# Problem statement
Each record below should be output verbatim, without pictures.
══ Provided information
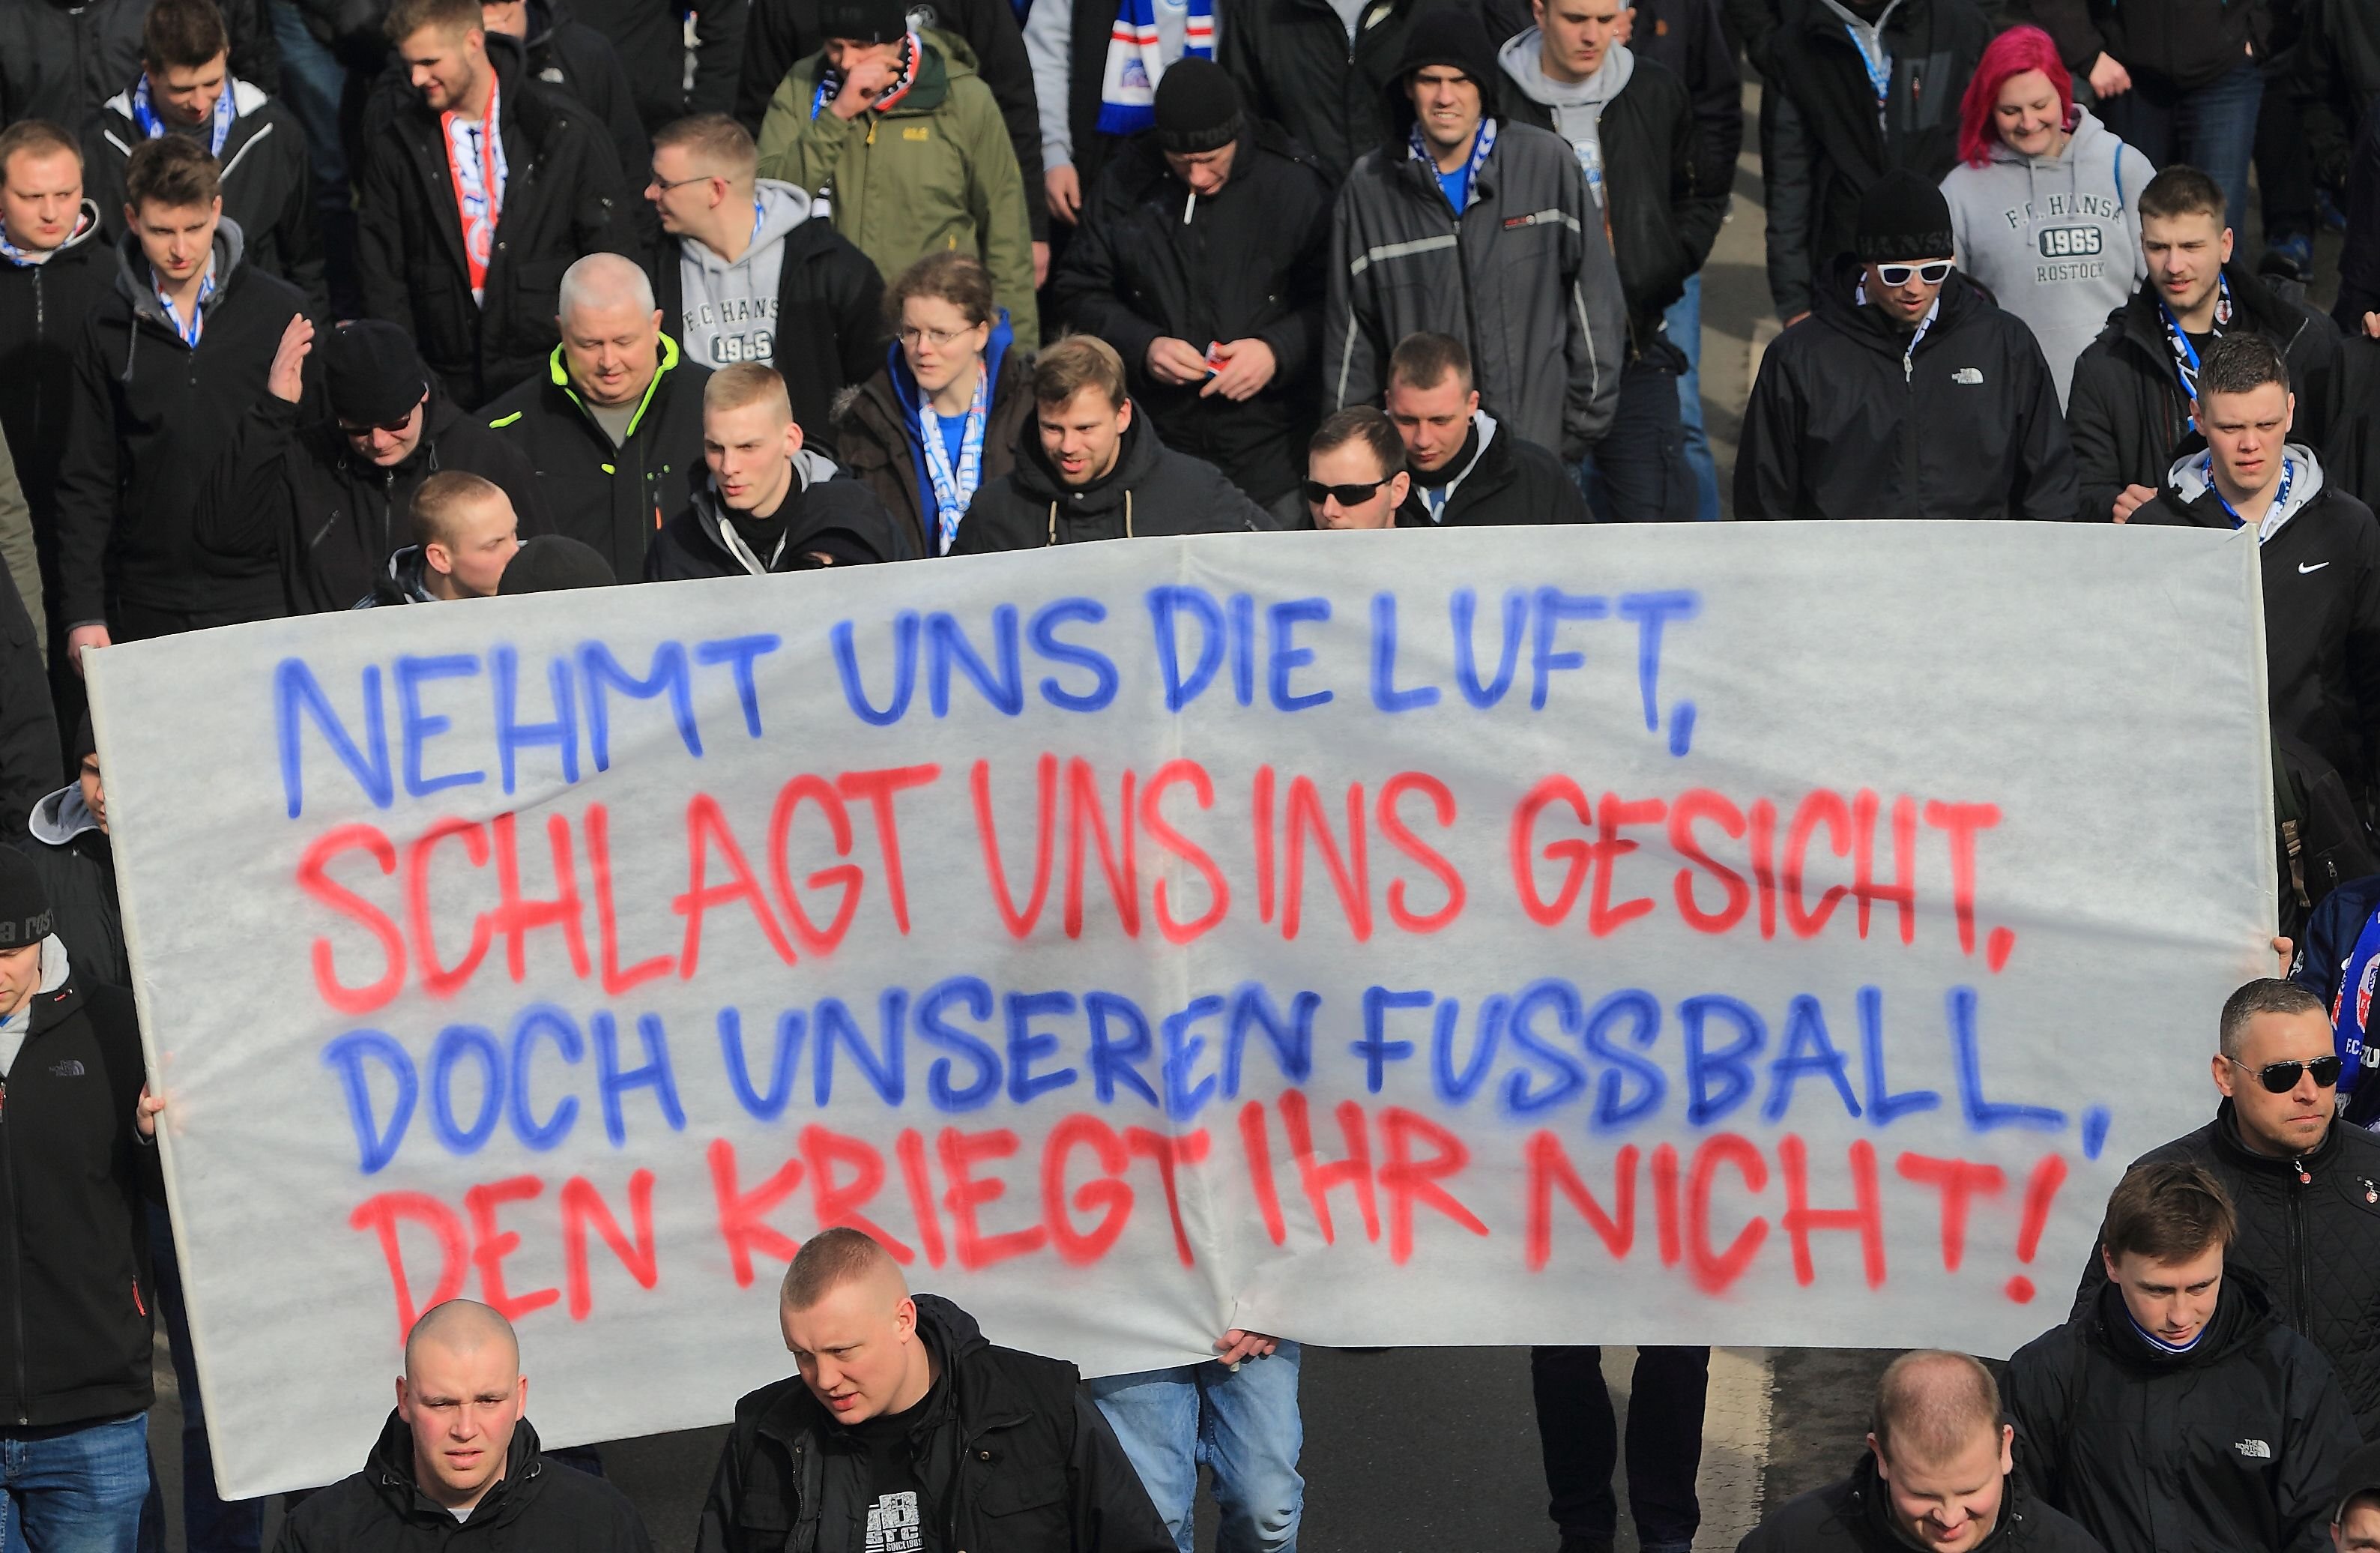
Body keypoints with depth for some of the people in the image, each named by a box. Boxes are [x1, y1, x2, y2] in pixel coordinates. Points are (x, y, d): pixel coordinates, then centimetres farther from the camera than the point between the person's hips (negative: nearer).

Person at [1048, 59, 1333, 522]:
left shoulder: (1293, 182, -5)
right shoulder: (1126, 180, 2)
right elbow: (1076, 291, 8)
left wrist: (1278, 349, -16)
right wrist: (1141, 346, -8)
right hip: (1157, 442, 2)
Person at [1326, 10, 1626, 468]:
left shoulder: (1547, 163, -4)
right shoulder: (1371, 185, 1)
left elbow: (1594, 299, 1)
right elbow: (1350, 330, 8)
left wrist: (1586, 424, 1)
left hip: (1539, 443, -1)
════
# Solution to this exercise
Body keypoints with depth for some of the people in the image, each named by a box. Boxes are [x1, y1, x2, y2] in pixel coordinates. Points are (x, y, d): pixel coordinates, then centimetres farther from the camera than the point between the person's hips (negative: nearer).

Person at [1048, 59, 1333, 522]:
left shoulder: (1293, 182, -5)
right shoulder: (1126, 180, 2)
right elbow: (1076, 291, 8)
left wrist: (1278, 349, -16)
right wrist: (1141, 346, -8)
right hip: (1157, 442, 2)
Person at [1326, 10, 1626, 468]:
left shoulder: (1547, 163, -4)
right shoulder: (1371, 185, 1)
left elbow: (1594, 299, 1)
right elbow: (1350, 330, 8)
left wrist: (1586, 424, 1)
left hip: (1539, 443, -1)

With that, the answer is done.